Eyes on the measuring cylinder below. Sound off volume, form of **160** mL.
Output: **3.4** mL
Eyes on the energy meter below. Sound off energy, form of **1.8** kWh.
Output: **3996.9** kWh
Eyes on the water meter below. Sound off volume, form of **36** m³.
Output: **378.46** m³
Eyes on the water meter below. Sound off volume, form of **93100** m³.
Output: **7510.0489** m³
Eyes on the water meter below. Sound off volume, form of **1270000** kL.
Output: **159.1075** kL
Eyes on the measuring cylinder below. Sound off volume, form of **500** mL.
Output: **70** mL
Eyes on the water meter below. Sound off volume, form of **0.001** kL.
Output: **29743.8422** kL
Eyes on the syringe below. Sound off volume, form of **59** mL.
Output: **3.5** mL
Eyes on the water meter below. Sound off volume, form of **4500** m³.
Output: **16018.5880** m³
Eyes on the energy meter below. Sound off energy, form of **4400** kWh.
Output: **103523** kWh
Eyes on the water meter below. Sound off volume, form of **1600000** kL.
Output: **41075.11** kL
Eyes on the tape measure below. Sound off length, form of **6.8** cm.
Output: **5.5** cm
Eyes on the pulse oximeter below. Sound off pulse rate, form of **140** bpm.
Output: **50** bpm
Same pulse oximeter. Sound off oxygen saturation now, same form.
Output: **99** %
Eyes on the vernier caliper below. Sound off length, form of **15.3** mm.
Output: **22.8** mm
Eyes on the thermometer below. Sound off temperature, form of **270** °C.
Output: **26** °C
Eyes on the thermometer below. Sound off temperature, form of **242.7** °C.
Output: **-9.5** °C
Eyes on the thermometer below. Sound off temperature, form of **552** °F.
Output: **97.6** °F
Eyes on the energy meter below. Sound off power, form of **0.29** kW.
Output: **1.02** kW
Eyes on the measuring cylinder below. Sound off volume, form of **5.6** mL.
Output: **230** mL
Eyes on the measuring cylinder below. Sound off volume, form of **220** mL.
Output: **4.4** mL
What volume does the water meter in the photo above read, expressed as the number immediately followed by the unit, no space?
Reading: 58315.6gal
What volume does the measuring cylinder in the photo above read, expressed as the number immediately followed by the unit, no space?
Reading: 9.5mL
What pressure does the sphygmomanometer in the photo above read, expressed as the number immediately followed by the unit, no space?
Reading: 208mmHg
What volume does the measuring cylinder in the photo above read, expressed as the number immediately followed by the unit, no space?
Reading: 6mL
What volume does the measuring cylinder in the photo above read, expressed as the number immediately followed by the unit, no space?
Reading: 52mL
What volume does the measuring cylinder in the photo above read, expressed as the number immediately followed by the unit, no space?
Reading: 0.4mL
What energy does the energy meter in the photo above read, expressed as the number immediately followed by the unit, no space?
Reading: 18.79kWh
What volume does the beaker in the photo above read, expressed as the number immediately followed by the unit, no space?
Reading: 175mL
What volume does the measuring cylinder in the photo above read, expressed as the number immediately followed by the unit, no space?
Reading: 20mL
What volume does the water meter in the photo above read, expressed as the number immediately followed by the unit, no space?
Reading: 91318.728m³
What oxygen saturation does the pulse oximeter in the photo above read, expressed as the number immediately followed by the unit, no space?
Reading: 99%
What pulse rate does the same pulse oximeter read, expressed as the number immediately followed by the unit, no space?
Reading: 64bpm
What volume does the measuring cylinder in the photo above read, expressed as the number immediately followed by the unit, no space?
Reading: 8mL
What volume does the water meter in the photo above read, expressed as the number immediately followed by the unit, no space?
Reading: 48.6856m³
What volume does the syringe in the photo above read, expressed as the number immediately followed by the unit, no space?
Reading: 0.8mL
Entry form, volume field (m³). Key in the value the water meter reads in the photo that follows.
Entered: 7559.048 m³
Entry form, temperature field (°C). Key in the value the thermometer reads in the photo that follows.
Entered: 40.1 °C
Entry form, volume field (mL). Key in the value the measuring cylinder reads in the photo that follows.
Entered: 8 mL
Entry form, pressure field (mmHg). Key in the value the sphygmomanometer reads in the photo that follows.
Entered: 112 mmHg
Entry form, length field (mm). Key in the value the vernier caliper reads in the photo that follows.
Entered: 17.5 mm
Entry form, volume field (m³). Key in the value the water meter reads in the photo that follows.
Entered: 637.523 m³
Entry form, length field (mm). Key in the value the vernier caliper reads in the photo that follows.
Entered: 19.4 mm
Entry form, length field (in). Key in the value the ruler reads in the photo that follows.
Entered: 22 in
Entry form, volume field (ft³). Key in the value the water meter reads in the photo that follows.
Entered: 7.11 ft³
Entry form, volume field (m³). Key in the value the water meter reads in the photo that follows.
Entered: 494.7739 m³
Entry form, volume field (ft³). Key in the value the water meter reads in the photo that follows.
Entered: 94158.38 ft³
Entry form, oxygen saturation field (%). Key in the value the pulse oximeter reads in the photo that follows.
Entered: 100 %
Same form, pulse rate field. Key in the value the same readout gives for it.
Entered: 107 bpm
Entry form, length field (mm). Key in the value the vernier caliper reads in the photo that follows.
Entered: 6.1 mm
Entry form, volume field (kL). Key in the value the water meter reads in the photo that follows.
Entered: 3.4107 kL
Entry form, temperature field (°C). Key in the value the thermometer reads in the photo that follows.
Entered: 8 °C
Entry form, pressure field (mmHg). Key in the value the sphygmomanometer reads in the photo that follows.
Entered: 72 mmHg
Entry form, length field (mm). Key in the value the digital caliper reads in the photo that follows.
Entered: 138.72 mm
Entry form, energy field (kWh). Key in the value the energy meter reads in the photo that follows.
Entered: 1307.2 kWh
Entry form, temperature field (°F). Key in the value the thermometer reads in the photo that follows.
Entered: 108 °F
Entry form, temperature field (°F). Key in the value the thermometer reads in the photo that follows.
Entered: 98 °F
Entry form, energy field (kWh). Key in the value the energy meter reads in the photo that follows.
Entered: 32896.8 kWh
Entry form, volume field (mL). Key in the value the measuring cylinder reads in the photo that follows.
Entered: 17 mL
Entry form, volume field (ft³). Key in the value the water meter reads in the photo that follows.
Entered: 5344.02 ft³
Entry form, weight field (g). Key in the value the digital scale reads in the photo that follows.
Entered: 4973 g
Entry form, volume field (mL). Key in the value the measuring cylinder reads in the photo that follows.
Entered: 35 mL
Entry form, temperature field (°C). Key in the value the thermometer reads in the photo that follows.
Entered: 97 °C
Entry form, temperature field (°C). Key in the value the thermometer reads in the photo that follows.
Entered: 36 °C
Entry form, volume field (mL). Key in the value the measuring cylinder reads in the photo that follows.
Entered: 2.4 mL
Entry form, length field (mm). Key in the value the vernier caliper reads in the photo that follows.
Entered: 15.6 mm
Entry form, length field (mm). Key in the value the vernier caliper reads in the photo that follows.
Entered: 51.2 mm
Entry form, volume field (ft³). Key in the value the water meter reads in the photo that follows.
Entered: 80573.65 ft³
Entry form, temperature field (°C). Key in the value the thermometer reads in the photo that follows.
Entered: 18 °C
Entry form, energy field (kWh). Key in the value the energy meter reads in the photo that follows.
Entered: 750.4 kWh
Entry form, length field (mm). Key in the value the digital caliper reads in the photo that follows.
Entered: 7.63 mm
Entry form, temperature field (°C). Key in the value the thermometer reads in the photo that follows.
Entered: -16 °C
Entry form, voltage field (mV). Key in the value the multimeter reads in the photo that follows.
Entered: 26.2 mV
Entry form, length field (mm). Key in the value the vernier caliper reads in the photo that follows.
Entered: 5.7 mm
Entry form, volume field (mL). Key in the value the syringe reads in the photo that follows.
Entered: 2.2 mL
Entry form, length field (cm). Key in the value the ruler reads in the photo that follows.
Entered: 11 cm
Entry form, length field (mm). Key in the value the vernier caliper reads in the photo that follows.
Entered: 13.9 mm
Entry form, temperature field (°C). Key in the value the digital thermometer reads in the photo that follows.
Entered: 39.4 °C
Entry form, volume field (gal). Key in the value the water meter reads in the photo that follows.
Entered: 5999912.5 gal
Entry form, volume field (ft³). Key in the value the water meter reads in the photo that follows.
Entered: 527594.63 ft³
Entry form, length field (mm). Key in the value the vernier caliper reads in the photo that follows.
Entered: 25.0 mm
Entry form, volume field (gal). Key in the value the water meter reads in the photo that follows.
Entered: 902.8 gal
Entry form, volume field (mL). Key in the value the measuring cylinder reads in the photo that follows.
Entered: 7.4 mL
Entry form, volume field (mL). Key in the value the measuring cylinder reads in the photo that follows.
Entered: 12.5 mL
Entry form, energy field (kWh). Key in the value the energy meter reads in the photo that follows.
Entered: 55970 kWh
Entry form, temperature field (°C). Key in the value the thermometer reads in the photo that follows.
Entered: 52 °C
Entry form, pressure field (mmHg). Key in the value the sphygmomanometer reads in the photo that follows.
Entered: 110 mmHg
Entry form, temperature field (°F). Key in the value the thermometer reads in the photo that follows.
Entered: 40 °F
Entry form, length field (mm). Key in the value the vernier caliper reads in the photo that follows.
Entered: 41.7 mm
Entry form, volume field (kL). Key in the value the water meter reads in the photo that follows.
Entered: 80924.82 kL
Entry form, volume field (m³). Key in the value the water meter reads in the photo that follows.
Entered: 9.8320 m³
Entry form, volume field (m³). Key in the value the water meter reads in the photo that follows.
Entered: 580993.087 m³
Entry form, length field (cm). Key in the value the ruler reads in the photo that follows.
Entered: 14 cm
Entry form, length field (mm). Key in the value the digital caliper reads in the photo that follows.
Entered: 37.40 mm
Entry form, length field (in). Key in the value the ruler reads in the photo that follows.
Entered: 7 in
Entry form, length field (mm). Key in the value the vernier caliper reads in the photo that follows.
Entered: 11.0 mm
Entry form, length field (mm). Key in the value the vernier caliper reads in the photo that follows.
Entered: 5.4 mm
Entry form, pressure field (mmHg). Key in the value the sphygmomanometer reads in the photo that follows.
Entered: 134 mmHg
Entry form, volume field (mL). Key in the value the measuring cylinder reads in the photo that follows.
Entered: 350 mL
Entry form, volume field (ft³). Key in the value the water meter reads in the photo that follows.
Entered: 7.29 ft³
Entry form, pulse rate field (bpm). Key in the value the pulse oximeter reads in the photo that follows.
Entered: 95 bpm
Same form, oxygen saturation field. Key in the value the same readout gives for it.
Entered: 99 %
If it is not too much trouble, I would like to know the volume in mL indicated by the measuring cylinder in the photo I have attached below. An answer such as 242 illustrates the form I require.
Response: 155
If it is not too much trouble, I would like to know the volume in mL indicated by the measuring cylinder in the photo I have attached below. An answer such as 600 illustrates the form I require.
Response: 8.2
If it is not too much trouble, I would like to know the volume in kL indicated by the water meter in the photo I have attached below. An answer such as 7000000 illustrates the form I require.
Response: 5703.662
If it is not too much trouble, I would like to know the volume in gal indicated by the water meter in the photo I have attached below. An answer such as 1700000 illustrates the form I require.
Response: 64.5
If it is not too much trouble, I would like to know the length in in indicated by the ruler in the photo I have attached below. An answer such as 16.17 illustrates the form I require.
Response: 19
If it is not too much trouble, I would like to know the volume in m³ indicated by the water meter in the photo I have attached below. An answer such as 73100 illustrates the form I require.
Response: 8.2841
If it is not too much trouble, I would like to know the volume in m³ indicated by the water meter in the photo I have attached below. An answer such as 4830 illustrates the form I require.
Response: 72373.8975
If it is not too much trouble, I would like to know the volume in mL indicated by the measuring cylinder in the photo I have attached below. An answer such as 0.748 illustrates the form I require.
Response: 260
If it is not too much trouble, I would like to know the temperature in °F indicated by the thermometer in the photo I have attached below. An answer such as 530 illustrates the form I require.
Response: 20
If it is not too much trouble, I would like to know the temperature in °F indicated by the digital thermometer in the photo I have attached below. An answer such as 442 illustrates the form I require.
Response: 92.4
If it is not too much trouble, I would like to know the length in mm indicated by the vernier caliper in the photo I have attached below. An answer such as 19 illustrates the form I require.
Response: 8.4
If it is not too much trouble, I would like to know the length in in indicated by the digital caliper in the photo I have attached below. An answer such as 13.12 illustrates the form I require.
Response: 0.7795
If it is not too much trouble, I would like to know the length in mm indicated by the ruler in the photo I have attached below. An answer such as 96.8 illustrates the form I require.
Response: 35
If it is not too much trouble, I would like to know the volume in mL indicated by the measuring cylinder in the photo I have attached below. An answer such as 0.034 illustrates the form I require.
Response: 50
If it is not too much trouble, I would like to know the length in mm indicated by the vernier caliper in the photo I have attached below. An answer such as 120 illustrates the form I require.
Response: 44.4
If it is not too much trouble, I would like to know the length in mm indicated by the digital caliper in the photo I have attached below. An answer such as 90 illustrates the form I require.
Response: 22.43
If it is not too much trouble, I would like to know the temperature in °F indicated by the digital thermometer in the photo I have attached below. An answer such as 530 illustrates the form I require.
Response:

#### EXERCISE REQUIREMENTS:
Reproduce the material word for word from its first line through the line containing "Output: **3.5** mL", including both.

#### PROBLEM SOLUTION:
Eyes on the measuring cylinder below. Sound off volume, form of **160** mL.
Output: **3.4** mL
Eyes on the energy meter below. Sound off energy, form of **1.8** kWh.
Output: **3996.9** kWh
Eyes on the water meter below. Sound off volume, form of **36** m³.
Output: **378.46** m³
Eyes on the water meter below. Sound off volume, form of **93100** m³.
Output: **7510.0489** m³
Eyes on the water meter below. Sound off volume, form of **1270000** kL.
Output: **159.1075** kL
Eyes on the measuring cylinder below. Sound off volume, form of **500** mL.
Output: **70** mL
Eyes on the water meter below. Sound off volume, form of **0.001** kL.
Output: **29743.8422** kL
Eyes on the syringe below. Sound off volume, form of **59** mL.
Output: **3.5** mL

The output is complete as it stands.